En mettant en parallèle les toiles du Britannique et celles des grands artistes qui l’ont inspiré, la collection nous offre un meilleur éclairage de la technique de Turner, précurseur incontesté du courant impressionnisme et surnommé le « Peintre de la Lumière ». Petit à petit, la confrontation avec les maîtres qui le fascinent finit par devenir ré-interprétation et re-création. Les tableaux revisités vont bien plus loin et finissent par transgresser les règles.

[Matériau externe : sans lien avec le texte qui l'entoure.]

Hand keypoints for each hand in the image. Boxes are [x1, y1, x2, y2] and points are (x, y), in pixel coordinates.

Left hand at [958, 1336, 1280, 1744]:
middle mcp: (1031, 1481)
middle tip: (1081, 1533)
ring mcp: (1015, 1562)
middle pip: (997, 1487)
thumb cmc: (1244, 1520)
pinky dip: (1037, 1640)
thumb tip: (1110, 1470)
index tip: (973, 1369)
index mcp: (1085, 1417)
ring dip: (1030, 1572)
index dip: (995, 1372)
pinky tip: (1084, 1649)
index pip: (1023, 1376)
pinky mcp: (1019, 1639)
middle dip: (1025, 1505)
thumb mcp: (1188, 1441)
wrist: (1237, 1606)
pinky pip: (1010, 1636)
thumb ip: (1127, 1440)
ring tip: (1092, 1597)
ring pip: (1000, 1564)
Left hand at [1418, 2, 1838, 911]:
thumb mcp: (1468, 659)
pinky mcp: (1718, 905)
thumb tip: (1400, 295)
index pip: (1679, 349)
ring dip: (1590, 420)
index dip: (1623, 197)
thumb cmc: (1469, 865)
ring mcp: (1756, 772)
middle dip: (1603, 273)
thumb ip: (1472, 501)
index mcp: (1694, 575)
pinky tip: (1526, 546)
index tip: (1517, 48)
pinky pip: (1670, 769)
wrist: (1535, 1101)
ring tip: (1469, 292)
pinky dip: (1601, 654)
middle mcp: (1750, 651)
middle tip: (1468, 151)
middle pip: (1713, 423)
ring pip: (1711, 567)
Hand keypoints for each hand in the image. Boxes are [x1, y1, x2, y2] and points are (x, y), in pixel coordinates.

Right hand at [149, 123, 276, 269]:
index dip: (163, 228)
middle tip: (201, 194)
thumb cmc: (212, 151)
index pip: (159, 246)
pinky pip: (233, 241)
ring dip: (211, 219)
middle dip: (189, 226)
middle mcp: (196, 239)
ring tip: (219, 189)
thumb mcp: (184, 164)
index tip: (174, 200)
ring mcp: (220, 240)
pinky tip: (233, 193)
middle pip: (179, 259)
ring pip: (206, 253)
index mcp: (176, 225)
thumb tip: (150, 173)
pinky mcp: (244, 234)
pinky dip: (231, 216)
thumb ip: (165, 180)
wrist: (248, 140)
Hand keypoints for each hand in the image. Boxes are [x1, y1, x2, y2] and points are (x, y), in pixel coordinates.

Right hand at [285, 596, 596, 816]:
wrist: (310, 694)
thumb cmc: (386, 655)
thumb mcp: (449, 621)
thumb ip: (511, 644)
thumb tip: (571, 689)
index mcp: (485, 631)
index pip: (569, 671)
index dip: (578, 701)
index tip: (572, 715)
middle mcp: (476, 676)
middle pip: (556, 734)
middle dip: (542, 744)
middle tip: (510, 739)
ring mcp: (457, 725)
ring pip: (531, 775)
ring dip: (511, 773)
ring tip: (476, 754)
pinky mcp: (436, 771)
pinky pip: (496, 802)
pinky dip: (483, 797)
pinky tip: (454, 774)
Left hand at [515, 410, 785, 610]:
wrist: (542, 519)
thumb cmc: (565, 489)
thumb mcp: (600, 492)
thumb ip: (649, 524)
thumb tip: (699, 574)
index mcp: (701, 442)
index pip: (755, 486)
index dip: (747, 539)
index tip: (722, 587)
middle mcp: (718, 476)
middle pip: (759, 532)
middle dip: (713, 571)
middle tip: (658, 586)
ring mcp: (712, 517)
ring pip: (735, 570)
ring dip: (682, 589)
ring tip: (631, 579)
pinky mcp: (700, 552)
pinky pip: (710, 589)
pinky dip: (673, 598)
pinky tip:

Quel démon le pousse à ce duel permanent ? Freud pourrait sûrement nous l’expliquer. Sa mère meurt dans un asile après avoir sombré dans la folie. Son père, un modeste barbier, est et sera son unique ami jusqu’à sa mort. Peu sociable, d’aspect négligé et aux manières frustres, comme le décrit Delacroix, Turner est ambitieux et se bat pour être reconnu par ses pairs. Il se met en compétition avec ses maîtres, se confronte à eux dans le seul but de les égaler ou de les dépasser. Il devient membre de la Royal Academy de Londres à 24 ans. Il renonce à une vie de famille pour se dédier à son art et à trente ans, il se soucie déjà de sa postérité.
Copieur ? Arriviste ? Opportuniste ? En quête de reconnaissance ? Quand on arrive dans les dernières salles, on oublie toutes les questions. Émus par "Tempête de neige" cette merveille qui nous prend aux tripes, bouche bée devant les toiles qu’il a peint comme s'il avait le soleil dans les yeux, troublé devant ses dernières toiles, là on se dit que c’est le peintre audace de la lumière, le génie visionnaire qui a mis le feu aux formes et à l'art ancien, celui qui a eu le premier une vision fantastique du réel, le précurseur de l'Impressionnisme. Turner est le peintre qui a force de se mesurer avec les autres a fini par se dépasser pour nous faire frissonner de plaisir. À voir absolument !
Turner et ses peintres : Au Grand Palais jusqu'au 24 mai 2010.
Ouverture : Du vendredi au lundi de 9 h 00 à 22 h 00, le mardi de 9 h 00 à 14 h 00, le mercredi de 10 h 00 à 22 h 00, le jeudi de 10 h 00 à 20 h 00 Fermé le 1er mai.